Secondly, If I truly believe that everyone else will chose zero then I should choose 100. If everyone else chooses zero, and I choose 100, we are all the same distance from the maximum choice divided by two (0—50—100), so I am a winner (as is everyone else). But my payout is 50 x $1m, and not 50 x 0.
Now, if everyone thinks as I do, and they all pick 100, then we are all winners, albeit that we have to share the money. Of course, if one some “smart Alec’ goes it alone and picks 50 then I am “stuffed’… and the circle starts again, and I should then pick 50. And if I do, then everyone else. At which point we’re back to what Varoufakis says should happen, everyone gravitates to zero.
Except of course the zero choice makes no sense (as there is no pay-off). Consequently, I don’t think there is a “rational’ solution. There is no point of equilibrium (Nash or otherwise—but since I’m not a mathematician, nor a game theorist perhaps I shouldn’t be so bold in my assertion).
As an aside, if one is actually the number that the rest of the players choose, then it still makes sense for me to go for 99 . I’ll leave it to you, the reader, to figure out where (if at all) is the point of equilibrium exists in this version of the game.

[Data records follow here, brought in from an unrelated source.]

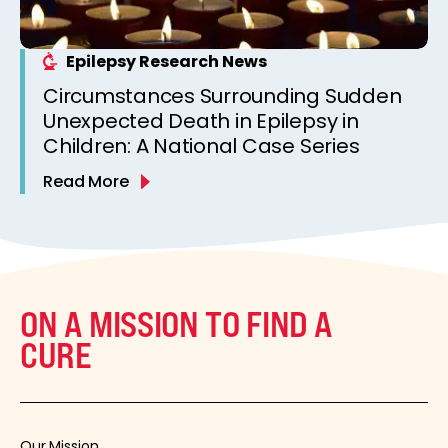
Epilepsy Research News
Circumstances Surrounding Sudden
Unexpected Death in Epilepsy in
Children: A National Case Series
Read More
ON A MISSION TO FIND A
CURE
Our Mission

My argument is that there is no logical (aka rational) solution except not to pick zero. More generally I would say that there is no point of equilibrium for all players in this game. Either that, or if the “rational’ thing to do is to go with zero—and that we expect rational behaviour from everyone else—then best thing to do is be “irrational’ and go with 100.
Someone, please point the error in my-logic.
Varoufakis, Y. (2008). Game Theory: Can it Unify the Social Sciences? Organization Studies, 29(8—9), 1255—1277. doi: 10.1177⁄0170840608094779.